## TASK
From the data that follows, print exactly the lines starting at the one containing "0283701, 2246818, 1395276" and ending at the one containing "21 Aug, 2025"; include both of them and nothing more.

---------- THE INPUT

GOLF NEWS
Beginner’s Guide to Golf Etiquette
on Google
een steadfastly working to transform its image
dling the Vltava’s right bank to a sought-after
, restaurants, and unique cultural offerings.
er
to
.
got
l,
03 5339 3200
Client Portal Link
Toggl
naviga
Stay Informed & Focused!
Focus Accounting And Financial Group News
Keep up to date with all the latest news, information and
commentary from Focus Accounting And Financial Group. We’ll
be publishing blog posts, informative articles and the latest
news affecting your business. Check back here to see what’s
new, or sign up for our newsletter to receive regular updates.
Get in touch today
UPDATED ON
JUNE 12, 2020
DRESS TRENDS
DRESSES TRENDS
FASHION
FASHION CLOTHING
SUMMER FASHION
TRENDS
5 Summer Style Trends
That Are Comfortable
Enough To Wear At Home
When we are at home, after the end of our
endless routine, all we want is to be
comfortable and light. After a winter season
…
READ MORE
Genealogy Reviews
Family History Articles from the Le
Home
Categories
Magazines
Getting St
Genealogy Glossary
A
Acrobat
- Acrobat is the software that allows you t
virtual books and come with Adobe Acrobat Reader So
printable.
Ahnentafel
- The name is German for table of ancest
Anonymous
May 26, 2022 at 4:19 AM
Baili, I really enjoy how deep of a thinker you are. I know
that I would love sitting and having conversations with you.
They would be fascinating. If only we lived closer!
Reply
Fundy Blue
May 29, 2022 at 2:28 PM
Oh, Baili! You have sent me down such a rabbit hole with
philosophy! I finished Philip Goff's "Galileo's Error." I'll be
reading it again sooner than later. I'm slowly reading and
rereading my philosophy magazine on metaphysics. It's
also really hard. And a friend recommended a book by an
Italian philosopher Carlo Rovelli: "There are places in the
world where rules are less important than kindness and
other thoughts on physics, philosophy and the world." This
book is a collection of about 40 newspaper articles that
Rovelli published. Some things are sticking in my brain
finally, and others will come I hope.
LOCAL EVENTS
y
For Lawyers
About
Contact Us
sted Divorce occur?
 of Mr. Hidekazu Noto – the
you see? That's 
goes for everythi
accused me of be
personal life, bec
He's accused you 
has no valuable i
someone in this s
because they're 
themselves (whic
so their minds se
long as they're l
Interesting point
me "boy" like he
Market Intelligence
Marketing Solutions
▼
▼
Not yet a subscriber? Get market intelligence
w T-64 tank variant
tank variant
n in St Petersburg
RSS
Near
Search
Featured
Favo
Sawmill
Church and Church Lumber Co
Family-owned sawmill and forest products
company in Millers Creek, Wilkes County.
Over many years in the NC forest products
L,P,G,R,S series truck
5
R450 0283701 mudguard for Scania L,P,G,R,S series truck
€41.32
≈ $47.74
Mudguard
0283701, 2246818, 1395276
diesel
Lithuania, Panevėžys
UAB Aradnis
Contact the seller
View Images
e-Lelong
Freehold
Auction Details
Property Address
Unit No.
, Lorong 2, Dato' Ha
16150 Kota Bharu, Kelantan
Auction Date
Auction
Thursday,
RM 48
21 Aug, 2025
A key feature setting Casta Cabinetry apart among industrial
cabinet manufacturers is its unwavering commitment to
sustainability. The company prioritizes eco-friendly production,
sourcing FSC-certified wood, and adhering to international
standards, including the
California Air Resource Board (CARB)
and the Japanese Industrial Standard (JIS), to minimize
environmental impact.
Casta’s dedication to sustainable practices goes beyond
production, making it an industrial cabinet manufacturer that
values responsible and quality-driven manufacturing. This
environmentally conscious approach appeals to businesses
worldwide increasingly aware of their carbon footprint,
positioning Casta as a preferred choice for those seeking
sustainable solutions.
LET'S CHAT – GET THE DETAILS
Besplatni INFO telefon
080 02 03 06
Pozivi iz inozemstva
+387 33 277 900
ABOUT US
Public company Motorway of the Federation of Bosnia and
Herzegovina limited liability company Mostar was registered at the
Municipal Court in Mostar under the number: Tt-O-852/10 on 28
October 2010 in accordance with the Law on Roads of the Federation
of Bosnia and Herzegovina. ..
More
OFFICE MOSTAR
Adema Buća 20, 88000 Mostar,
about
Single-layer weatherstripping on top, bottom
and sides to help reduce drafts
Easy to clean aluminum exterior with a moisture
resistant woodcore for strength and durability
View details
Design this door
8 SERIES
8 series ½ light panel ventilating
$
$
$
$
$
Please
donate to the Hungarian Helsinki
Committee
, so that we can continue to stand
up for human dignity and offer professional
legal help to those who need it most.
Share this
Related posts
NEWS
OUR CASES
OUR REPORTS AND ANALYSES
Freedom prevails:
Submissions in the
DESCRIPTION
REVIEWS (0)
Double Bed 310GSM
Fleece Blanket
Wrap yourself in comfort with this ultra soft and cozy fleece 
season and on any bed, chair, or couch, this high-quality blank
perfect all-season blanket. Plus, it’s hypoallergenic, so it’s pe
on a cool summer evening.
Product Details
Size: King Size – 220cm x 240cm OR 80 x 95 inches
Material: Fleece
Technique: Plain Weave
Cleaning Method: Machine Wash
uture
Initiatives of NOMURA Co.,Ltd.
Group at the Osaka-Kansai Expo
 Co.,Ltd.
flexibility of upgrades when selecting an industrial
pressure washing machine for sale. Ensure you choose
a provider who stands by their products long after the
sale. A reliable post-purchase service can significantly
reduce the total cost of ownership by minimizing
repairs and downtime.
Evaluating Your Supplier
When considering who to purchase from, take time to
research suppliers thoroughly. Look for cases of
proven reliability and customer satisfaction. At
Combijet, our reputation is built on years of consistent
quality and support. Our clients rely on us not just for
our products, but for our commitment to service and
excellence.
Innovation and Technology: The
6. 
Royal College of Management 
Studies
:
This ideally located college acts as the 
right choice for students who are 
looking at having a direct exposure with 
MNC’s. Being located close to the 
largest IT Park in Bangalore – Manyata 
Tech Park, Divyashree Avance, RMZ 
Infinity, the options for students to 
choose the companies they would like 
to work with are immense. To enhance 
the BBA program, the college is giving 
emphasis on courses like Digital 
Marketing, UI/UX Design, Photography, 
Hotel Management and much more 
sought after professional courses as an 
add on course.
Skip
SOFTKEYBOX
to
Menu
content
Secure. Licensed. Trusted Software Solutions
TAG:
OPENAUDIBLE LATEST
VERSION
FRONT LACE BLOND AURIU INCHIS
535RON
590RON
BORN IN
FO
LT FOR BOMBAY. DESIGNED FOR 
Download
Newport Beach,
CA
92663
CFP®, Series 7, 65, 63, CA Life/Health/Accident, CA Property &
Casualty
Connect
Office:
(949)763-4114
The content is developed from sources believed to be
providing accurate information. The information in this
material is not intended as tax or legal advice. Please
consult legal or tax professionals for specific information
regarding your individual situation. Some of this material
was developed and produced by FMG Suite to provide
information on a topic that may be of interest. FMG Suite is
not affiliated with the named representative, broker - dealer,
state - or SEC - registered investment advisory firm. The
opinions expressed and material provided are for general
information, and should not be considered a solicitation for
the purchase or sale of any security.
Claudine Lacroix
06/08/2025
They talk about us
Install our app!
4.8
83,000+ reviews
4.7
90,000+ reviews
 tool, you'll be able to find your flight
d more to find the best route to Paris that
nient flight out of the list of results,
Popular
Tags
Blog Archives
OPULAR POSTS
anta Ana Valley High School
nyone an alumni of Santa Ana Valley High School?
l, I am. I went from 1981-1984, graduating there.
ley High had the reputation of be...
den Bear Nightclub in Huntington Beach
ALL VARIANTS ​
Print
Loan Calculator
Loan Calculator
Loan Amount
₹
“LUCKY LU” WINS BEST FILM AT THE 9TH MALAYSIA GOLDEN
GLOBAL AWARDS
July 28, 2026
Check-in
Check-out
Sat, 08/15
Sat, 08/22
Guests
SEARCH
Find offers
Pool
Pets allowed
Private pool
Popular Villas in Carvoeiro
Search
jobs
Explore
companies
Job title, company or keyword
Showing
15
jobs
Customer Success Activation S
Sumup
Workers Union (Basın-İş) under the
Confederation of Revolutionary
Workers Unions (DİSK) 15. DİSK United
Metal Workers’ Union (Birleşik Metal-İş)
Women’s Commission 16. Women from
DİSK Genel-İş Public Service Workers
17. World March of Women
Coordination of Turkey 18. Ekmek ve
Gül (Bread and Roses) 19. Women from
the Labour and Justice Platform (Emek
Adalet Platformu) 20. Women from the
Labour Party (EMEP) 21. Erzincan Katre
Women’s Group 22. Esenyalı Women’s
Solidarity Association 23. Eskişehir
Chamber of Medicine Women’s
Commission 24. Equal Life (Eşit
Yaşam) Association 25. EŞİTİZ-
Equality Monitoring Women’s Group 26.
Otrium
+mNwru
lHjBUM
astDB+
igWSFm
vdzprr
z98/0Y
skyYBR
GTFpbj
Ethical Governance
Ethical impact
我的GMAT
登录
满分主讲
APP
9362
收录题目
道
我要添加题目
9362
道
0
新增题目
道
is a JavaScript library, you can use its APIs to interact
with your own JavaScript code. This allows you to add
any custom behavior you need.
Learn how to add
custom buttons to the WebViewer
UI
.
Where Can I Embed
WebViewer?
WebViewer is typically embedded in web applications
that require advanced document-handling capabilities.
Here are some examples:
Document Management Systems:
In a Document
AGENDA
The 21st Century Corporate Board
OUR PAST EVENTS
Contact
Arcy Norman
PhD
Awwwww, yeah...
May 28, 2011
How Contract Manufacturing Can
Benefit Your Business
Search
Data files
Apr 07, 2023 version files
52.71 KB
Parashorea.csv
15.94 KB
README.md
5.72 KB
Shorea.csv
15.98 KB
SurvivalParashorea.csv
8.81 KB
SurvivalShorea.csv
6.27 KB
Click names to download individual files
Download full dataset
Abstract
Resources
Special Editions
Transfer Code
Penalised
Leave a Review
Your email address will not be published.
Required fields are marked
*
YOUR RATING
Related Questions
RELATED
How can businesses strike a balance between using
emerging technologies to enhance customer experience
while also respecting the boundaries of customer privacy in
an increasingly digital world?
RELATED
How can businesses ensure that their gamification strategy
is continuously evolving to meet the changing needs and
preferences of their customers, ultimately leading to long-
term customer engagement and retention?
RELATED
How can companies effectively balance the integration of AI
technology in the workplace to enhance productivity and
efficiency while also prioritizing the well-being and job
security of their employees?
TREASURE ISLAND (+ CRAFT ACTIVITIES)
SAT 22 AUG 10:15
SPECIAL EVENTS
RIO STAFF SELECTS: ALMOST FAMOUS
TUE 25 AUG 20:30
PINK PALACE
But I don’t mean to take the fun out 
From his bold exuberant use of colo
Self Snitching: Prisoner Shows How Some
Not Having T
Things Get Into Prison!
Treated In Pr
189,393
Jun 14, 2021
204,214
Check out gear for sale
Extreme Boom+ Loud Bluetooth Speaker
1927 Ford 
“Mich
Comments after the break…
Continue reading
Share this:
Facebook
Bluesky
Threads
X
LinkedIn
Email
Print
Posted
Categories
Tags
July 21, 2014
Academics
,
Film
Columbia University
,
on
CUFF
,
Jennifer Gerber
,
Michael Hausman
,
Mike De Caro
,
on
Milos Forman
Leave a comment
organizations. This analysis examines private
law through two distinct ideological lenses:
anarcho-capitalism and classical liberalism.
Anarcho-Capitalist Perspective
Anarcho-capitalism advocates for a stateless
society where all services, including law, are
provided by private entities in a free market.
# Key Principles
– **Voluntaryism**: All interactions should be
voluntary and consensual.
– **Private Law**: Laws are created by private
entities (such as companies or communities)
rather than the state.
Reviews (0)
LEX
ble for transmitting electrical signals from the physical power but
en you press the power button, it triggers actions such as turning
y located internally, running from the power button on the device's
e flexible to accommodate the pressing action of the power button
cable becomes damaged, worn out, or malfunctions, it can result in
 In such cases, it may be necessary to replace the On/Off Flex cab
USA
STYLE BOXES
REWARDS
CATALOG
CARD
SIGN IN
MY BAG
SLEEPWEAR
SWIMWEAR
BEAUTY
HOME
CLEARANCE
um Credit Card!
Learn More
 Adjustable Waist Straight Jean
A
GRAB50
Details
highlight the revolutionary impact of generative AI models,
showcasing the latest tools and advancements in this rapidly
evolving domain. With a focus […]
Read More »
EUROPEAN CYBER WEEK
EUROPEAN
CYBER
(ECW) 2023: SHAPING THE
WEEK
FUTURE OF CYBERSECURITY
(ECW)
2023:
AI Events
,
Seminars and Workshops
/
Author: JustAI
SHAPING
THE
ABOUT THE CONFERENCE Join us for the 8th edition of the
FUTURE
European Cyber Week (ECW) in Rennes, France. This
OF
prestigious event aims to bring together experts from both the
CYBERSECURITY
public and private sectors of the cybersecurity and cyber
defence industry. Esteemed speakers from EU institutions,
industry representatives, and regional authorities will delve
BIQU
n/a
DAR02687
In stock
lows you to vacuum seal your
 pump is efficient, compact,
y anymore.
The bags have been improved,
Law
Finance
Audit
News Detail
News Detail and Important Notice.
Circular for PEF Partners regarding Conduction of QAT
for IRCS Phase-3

--------------------

## EXERCISE ANSWER
0283701, 2246818, 1395276
diesel
Lithuania, Panevėžys
UAB Aradnis
Contact the seller
View Images
e-Lelong
Freehold
Auction Details
Property Address
Unit No.
, Lorong 2, Dato' Ha
16150 Kota Bharu, Kelantan
Auction Date
Auction
Thursday,
RM 48
21 Aug, 2025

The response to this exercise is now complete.